Это рождение происходило не через волю, а через полноту. Через безмерную, сияющую, всепрощающую любовь, что струилась в каждом движении его души. Он чувствовал, как становится не точкой в мире, а полем, в котором рождается утро. Он не управлял садом. Он был самим садом. И сад улыбался в ответ.

В этом мгновении он не чувствовал себя творцом, потому что не властвовал, не правил, не указывал — и потому не отделялся. Но он чувствовал себя равным. Не в гордыне, не в соперничестве, а в чём-то глубоко тёплом, как если бы сам мир, во всей своей величественной сложности, тихо и с любовью кивнул ему в ответ. Это было не восхождение, а возвращение. Он был частью чего-то, что не требовало от него усилия, но откликалось на его дыхание, как море на движение луны.

Он чувствовал себя вписанным в стройную ткань как голос, дополняющий симфонию. Он не был архитектором мира — он был одной из нитей в его замысловатом узоре, где каждая линия рождается не по расчёту, а от избытка смысла. Это творение не исходило из нужды, не стремилось исправить, дополнить, восполнить. Оно происходило из полноты, как свет рождается из самого света, как любовь рождает присутствие, как утро рождает день не потому, что кто-то велел, а потому, что оно не может не наступить.

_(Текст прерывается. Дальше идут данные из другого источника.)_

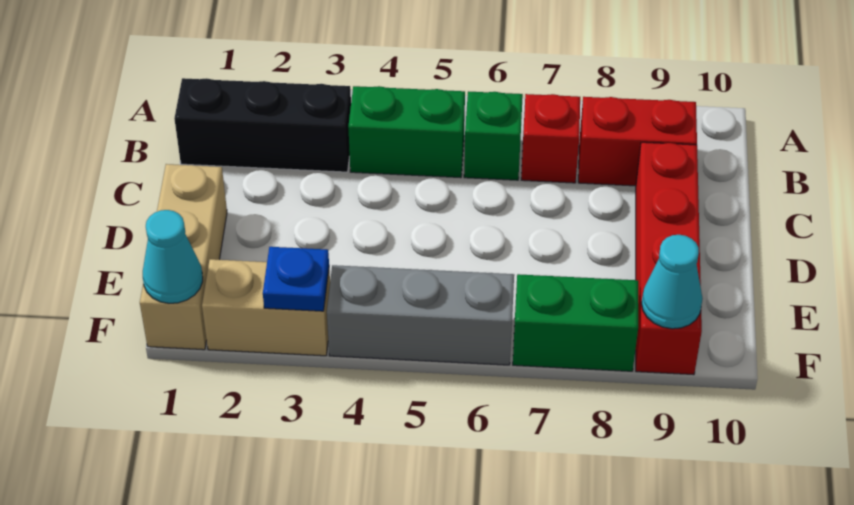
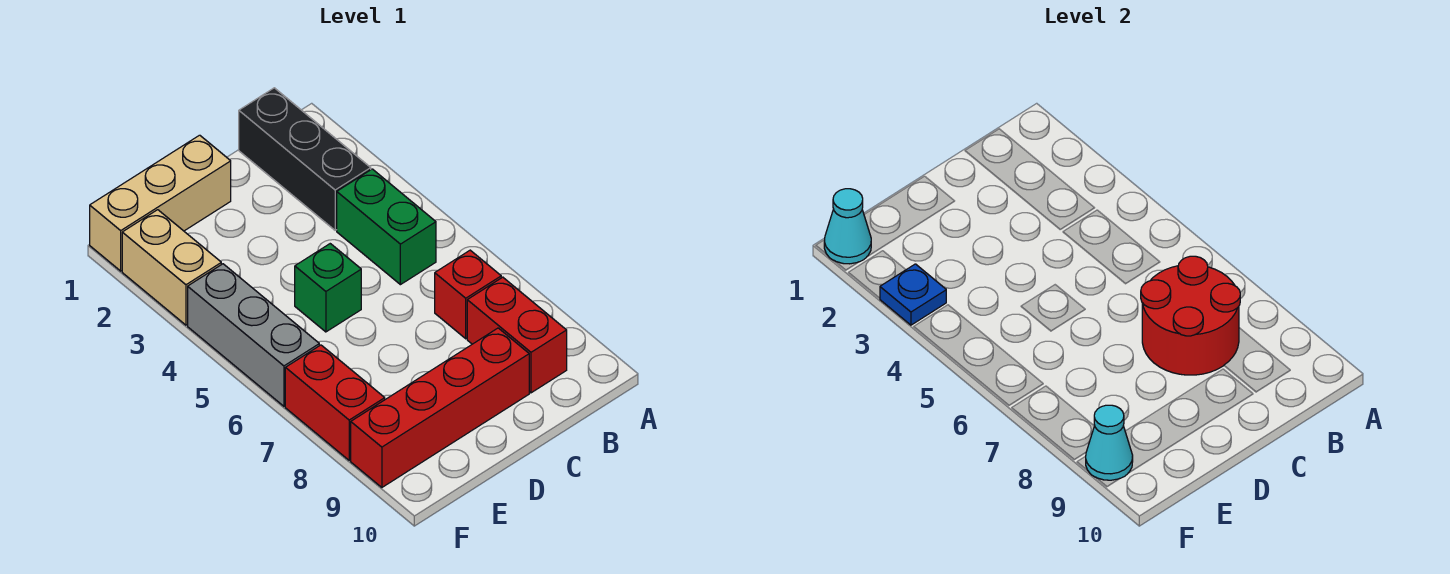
green 1x1 brick [464,91,523,180] -> green 1x1 brick moved to [295,244,361,332]
none -> red 2x2 round brick [1141,256,1240,375]
green 1x2 brick [513,274,638,371] -> red 1x2 brick [285,345,385,460]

Он чувствовал, как все формы, все движения, все дыхания сада звучат в унисон с ним, как будто его мысли стали прозрачными струнами, и каждая вибрация любви, ясности, благодарности отзывалась вокруг, в листве, в воде, в воздухе. Это было единство, но не растворение, а сопричастие. Он чувствовал, что наконец не противопоставлен мирозданию, не выделен из него, а вторит ему. И эта вторичность, которую когда-то он бы назвал слабостью, была на самом деле высшей свободой — свободой быть не над, а вместе.

Он не создавал, чтобы доказать, что может. Он не искал отражения своей воли. Он создавал, потому что любовь не может оставаться неподвижной. Он создавал, потому что свет, накопившись, ищет форму. Потому что гармония, достигнутая в глубине, сама изливается в образы. Он создавал, потому что было невозможно не создавать — и в этой невозможности не было насилия, только счастье. Глубокое, тёплое, ясное, как улыбка, которую невозможно сдержать, когда смотришь на того, кого любишь.

Дариус шёл, не зная, зачем, и чувствовал в этом незнании не тревогу, а тишину. Не ту тишину, что пуста, а ту, что наполнена возможностью. Он не искал направления — он следовал за ощущением. Каждое движение было не шагом по земле, а перемещением вглубь себя, как если бы путь здесь прокладывался не по пространству, а по состояниям души.

Тропа под ногами рождалась не из камня, а из чувства. Она возникала там, где он чувствовал покой, где в груди раскрывалось лёгкое тепло, где внутреннее «да» соединялось с окружающим миром в одно мягкое «мы». Иногда она стелилась полем из светящихся трав, иногда — крошечными ступенями из прозрачного кварца, от которых отскакивали крошечные искорки, похожие на детский смех. Порой она вовсе исчезала, растворяясь в воздушной зыбкости, и тогда он не шёл, а просто позволял себе быть невесомым.

И чем дальше он шёл, тем меньше он ощущал границу между собой и происходящим. Сначала он думал, что идёт по саду. Потом — что идёт сквозь сад. А теперь он знал: он и есть сад. Его чувства, его дыхание, его свет стали тканью, из которой плетётся каждая травинка, каждое отражение, каждый запах.

Он больше не создавал этот мир — потому что это было не нужно. Он был самим актом творения. Мягким, безмолвным, сияющим. Как утренний свет, который просто есть. Как улыбка, рождающаяся из благодарности. Как сердце, которое бьётся не из долга, а из любви.